Banks often identify “human error” as the default cause of their compliance breaches, without establishing or acting on the root causes of the problems.
This is the finding of the Banking Code Compliance Committee in a new report, which calls on banks to make compliance with the Banking Code of Practice a core part of their strategy and culture.
Banks identified human error as the cause of code breaches in 93 per cent of cases in 2017/18 and in 91 per cent of cases in 2018/19.
“When a breach occurs for which human error is to blame, it is often the case that staff conduct or actions have been influenced or constrained by internal systems, processes, technology, training or organisational culture,” the BCCC said.
“The BCCC has concerns about banks’ organisational capability, particularly in relation to how they equip and enable staff to comply with the code.”
Based on research it commissioned from Deloitte, which included an industry survey, the BCCC recommended that banks work on their staff communication, upgrade their training, strengthen compliance frameworks and put good customer outcomes at the centre of all products, systems and processes.
“While staff must understand how to comply with the code and why it is important for customers, they must also be adequately supported by their organisation to do the right thing. To address human error breaches, banks should adopt a holistic approach.”
According to the Deloitte survey, awareness of the code and its requirements was high but this did not always translate into action.

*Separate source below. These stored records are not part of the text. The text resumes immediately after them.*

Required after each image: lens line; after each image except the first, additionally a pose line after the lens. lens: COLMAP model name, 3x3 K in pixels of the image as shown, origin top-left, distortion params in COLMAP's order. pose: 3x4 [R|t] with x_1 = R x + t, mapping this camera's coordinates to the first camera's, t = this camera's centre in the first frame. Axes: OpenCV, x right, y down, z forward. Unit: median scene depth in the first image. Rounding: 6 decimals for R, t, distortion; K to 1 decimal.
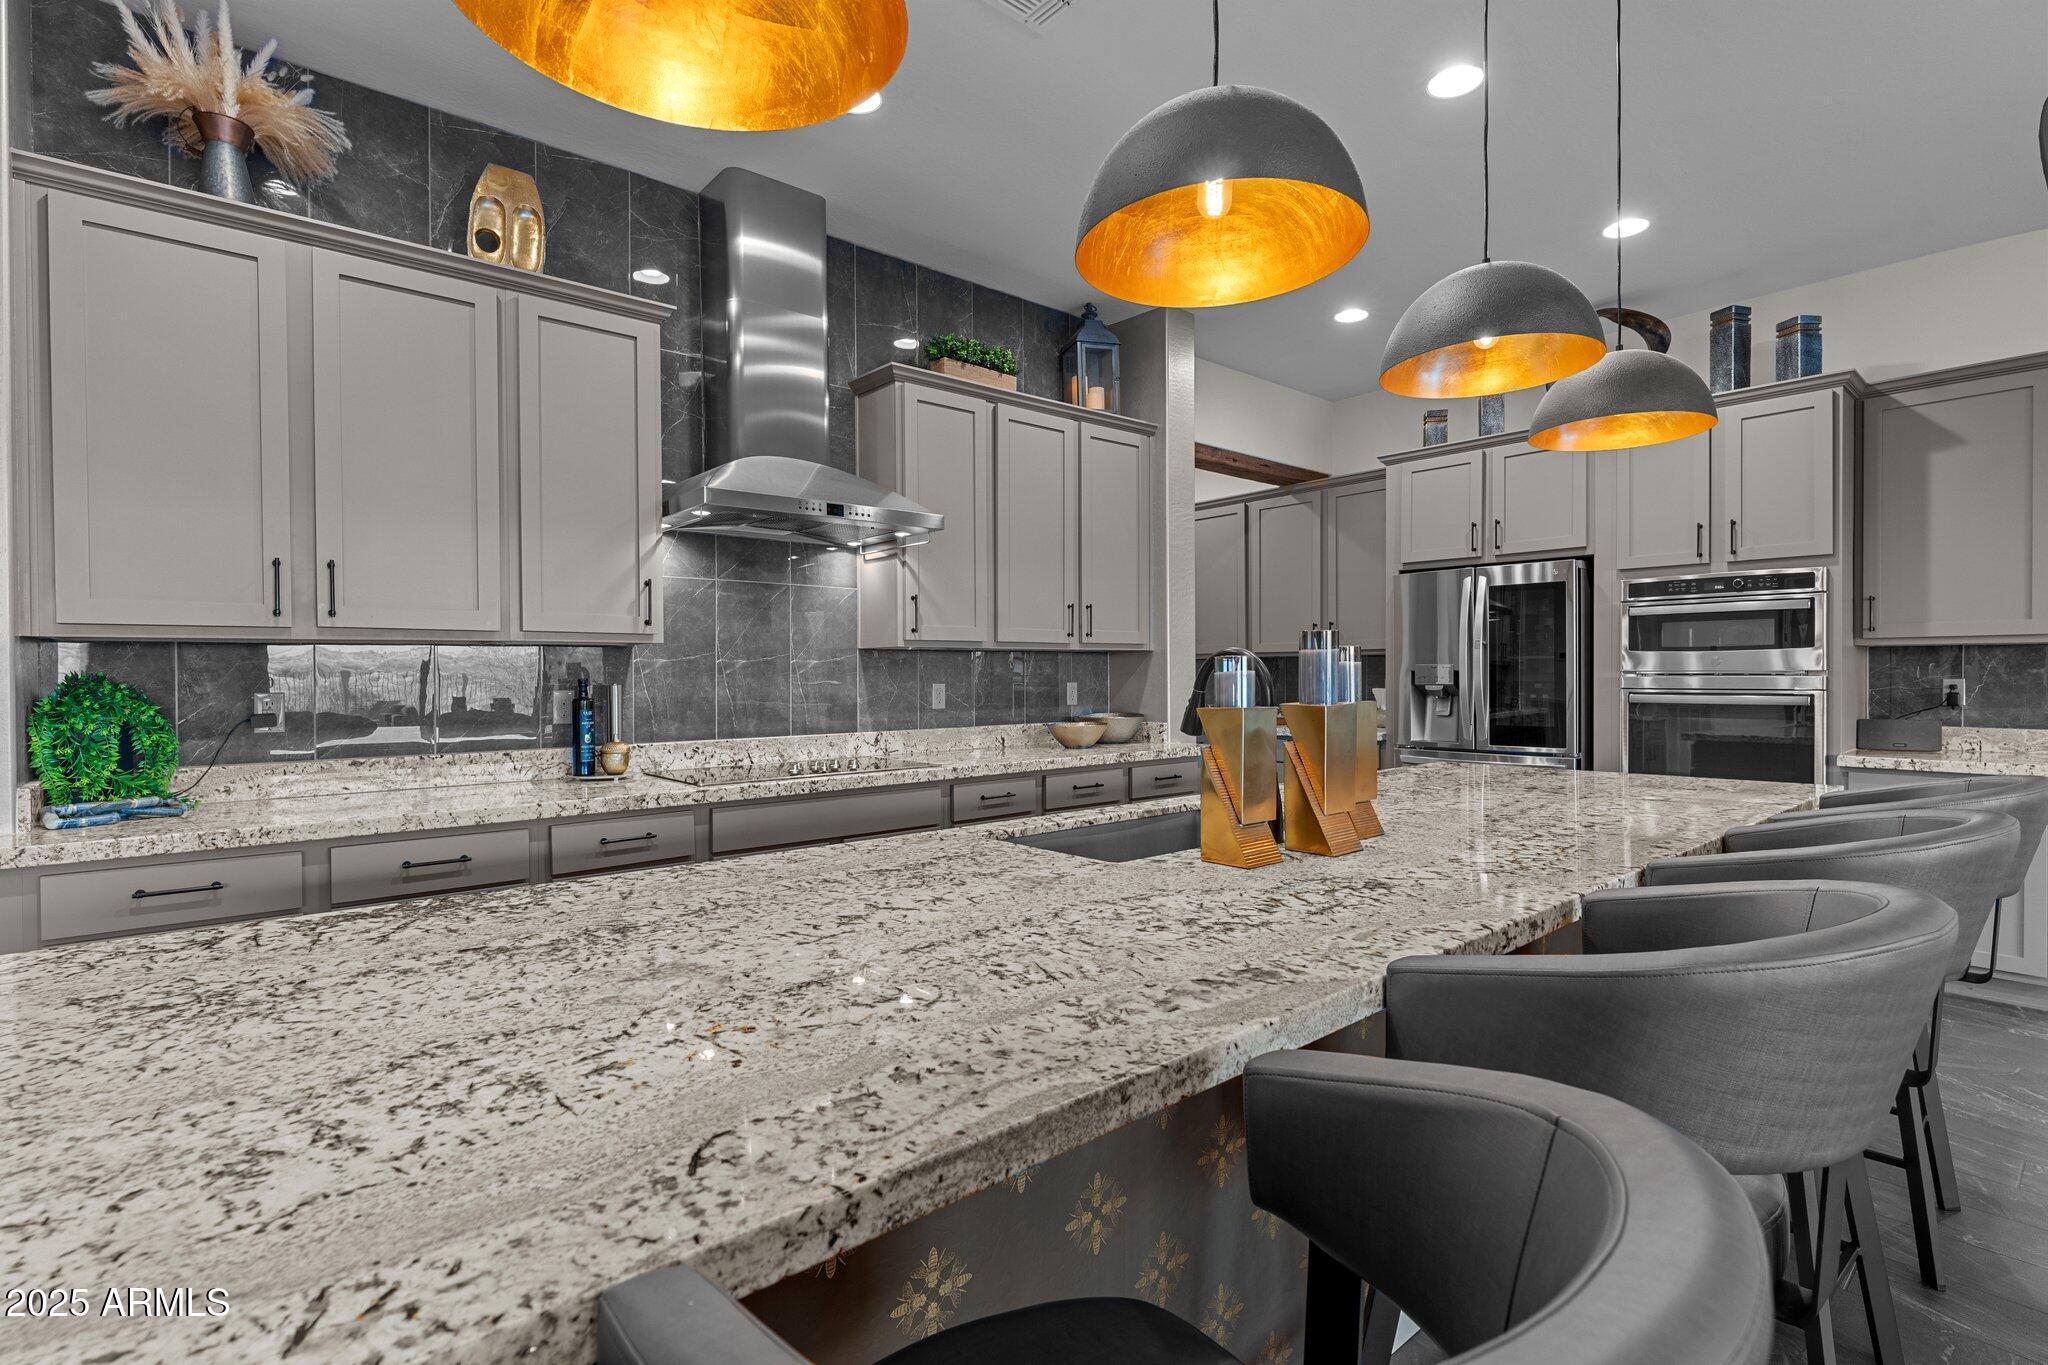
lens RADIAL K [[945.3, 0, 1014.1], [0, 945.3, 695.9], [0, 0, 1]] dist [-0.006004, 0.001919]
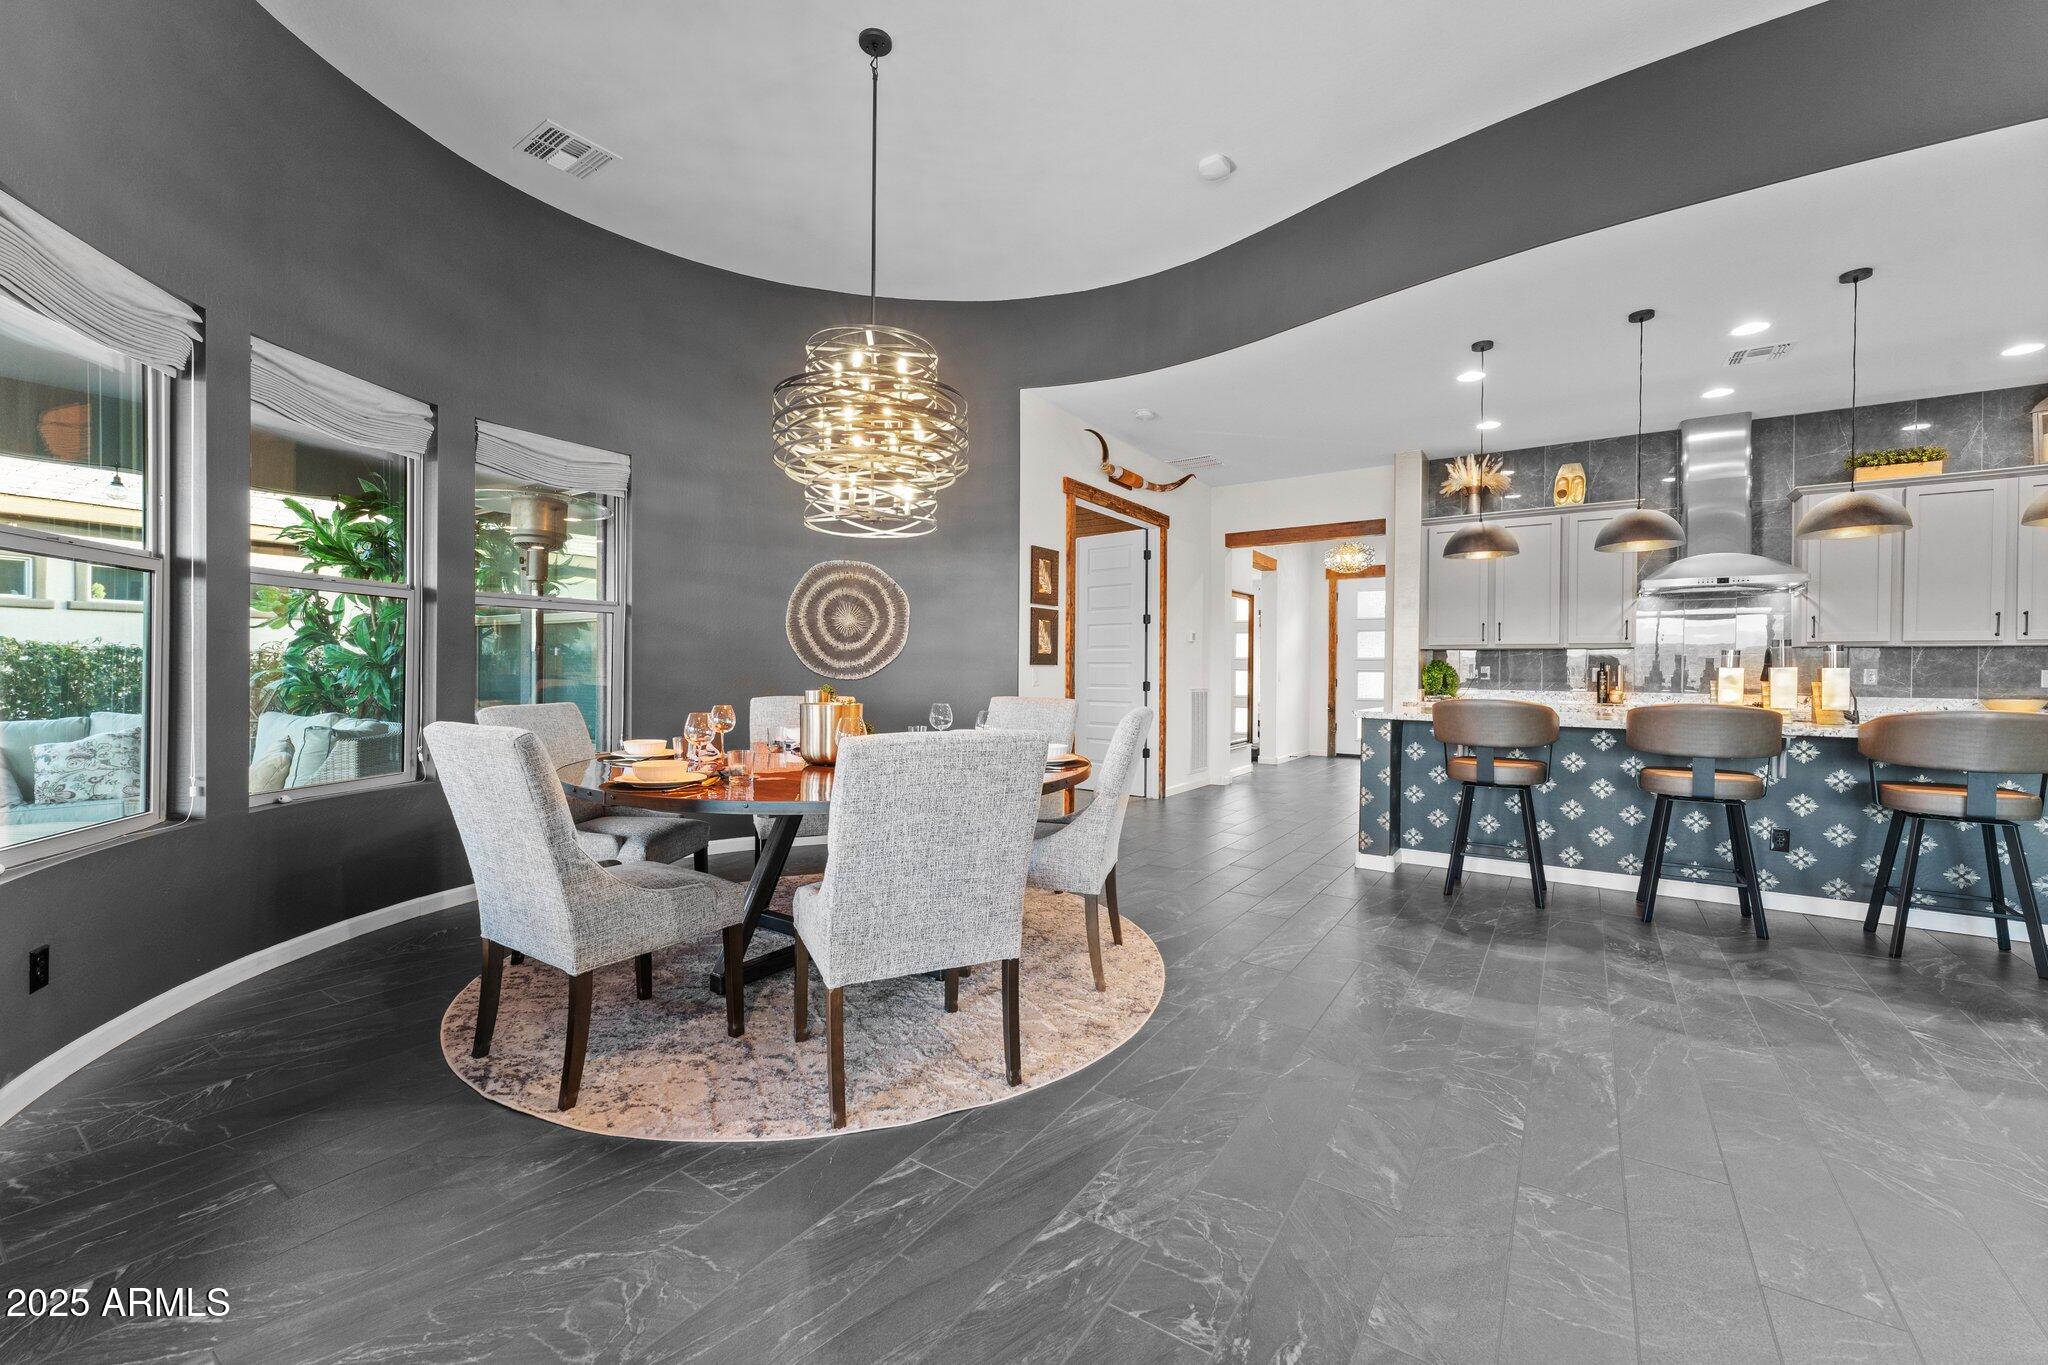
lens RADIAL K [[824.6, 0, 1042.7], [0, 824.6, 667.2], [0, 0, 1]] dist [0.000403, 0.000651]
pose [[0.285714, 0.007680, -0.958284, 0.880280], [-0.038373, 0.999258, -0.003433, 0.042123], [0.957546, 0.037753, 0.285797, -0.726058]]
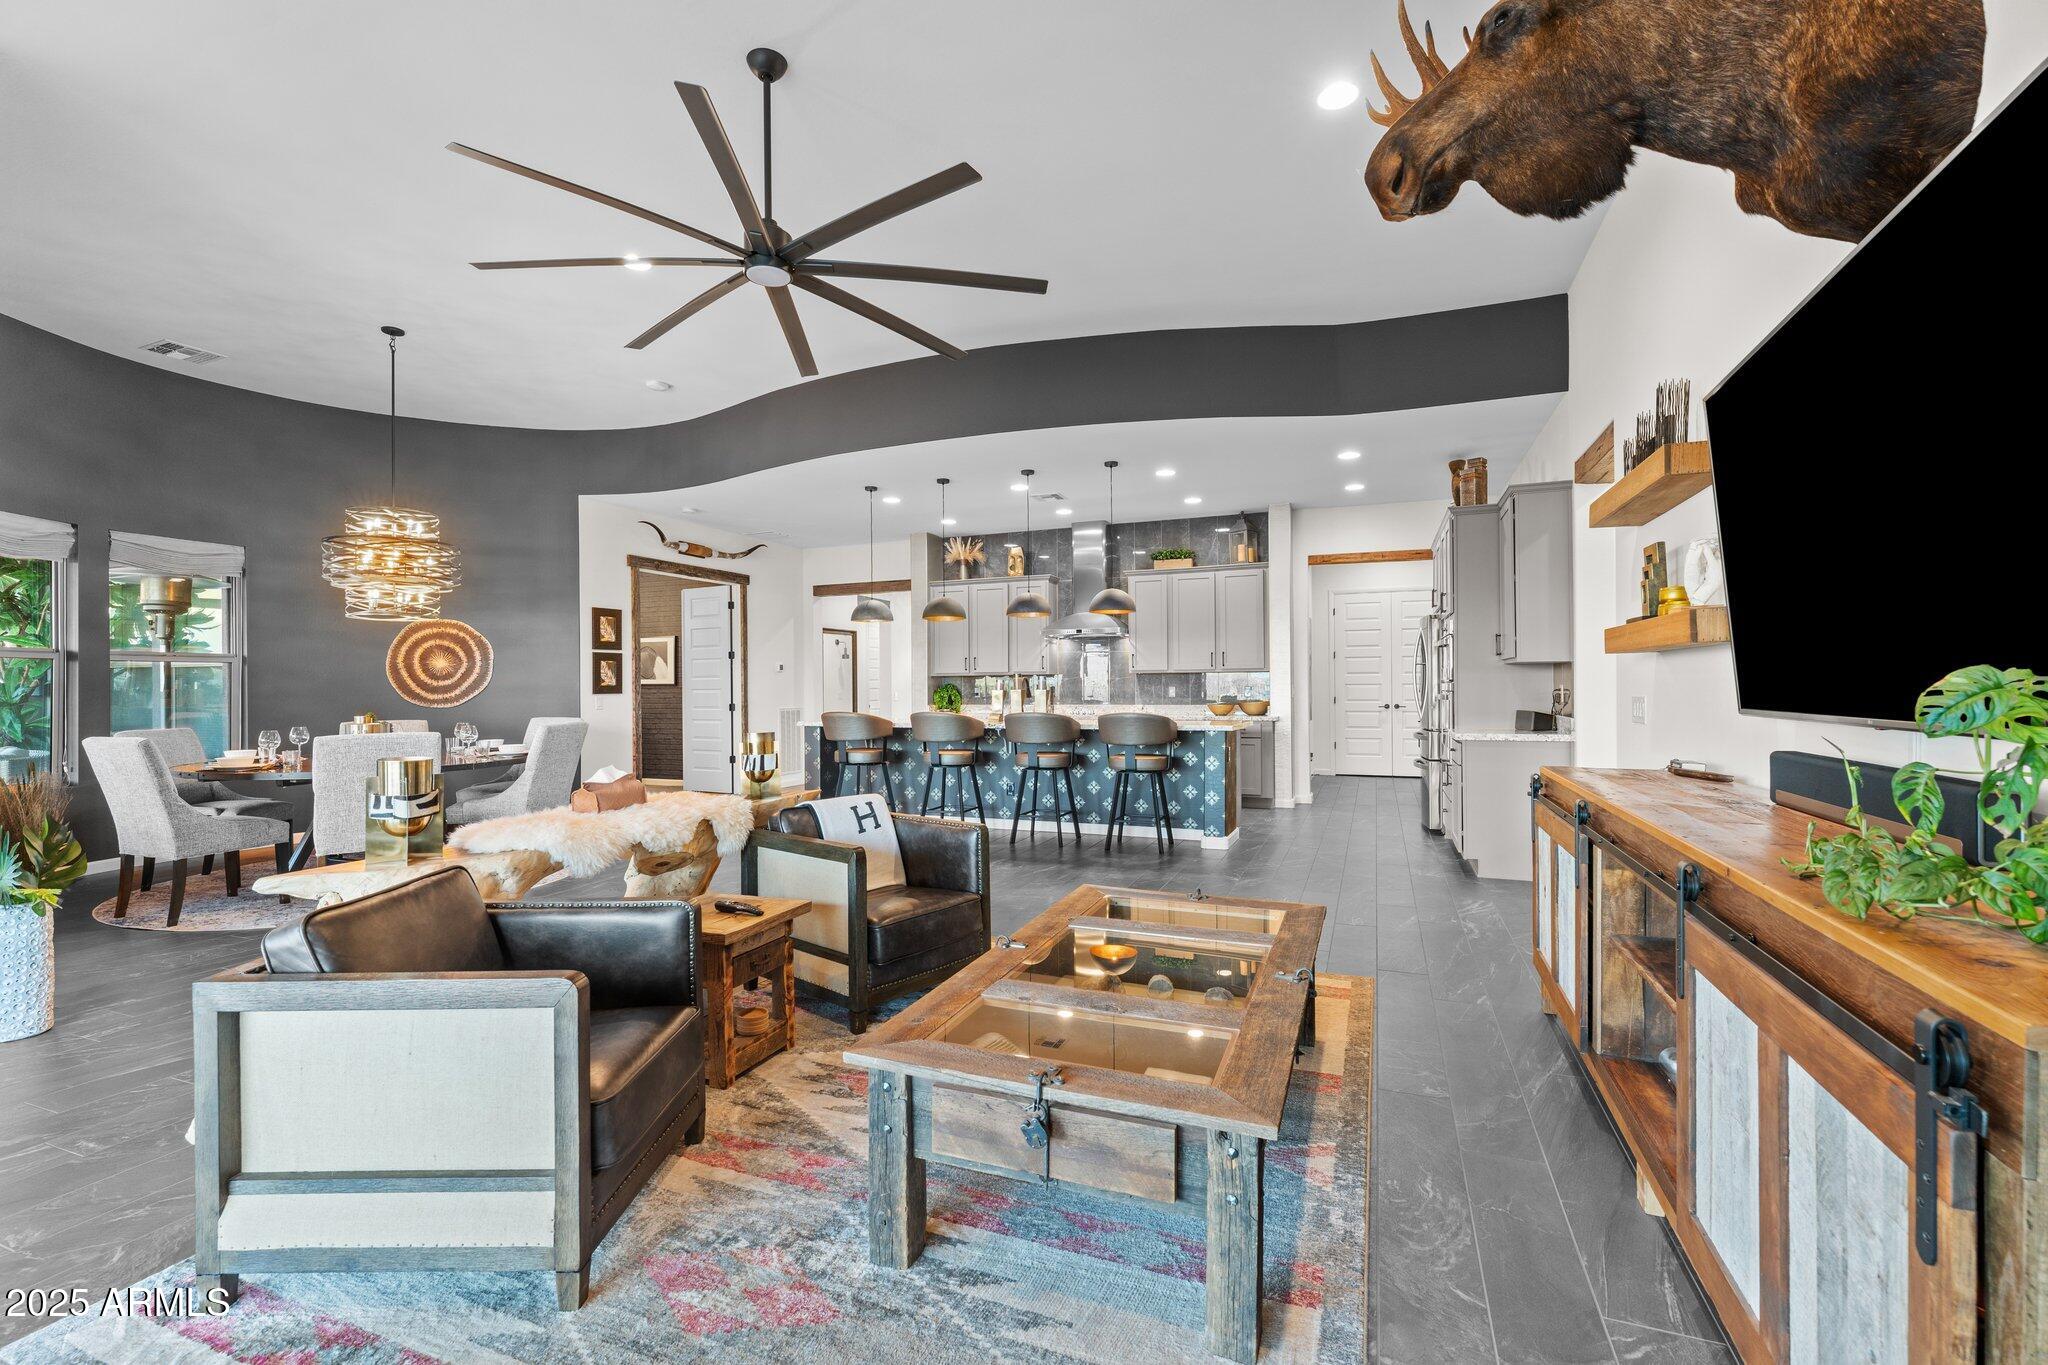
lens RADIAL K [[861.0, 0, 1024.6], [0, 861.0, 677.3], [0, 0, 1]] dist [0.001096, -0.002214]
pose [[0.488408, -0.006910, -0.872588, 1.787449], [-0.019553, 0.999631, -0.018861, 0.013703], [0.872396, 0.026274, 0.488093, -0.448848]]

Feedback indicated that training was “generic”, with limited tailoring to specific roles within an organisation. This standardised approach reduced employee engagement and made it hard to retain information.
Many employees said they find it difficult to identify customers who are experiencing vulnerability. Many said they need more support to provide care to customers in need.
Deloitte found that code requirements were not always well embedded in systems. For example, processes for cancelling direct debits can involve multiple touch points and sign-offs.
“Multiple steps in the process increase the possibility of errors and breaches occurring, as well as the time taken to respond to what customers perceive as a straightforward request.”
The BCCC said new product design usually includes checklists to manage change consistently and mitigate the risk of staff error, but legacy systems do not always include such mechanisms.
Culture around compliance remains an issue, with Deloitte finding that some staff are reluctant to raise problems or report breaches for fear of being reprimanded or given a poor performance score.
Survey participants reported that their key performance indicators may not encourage breach prevention or reporting. Productivity is still put ahead of good customer outcomes.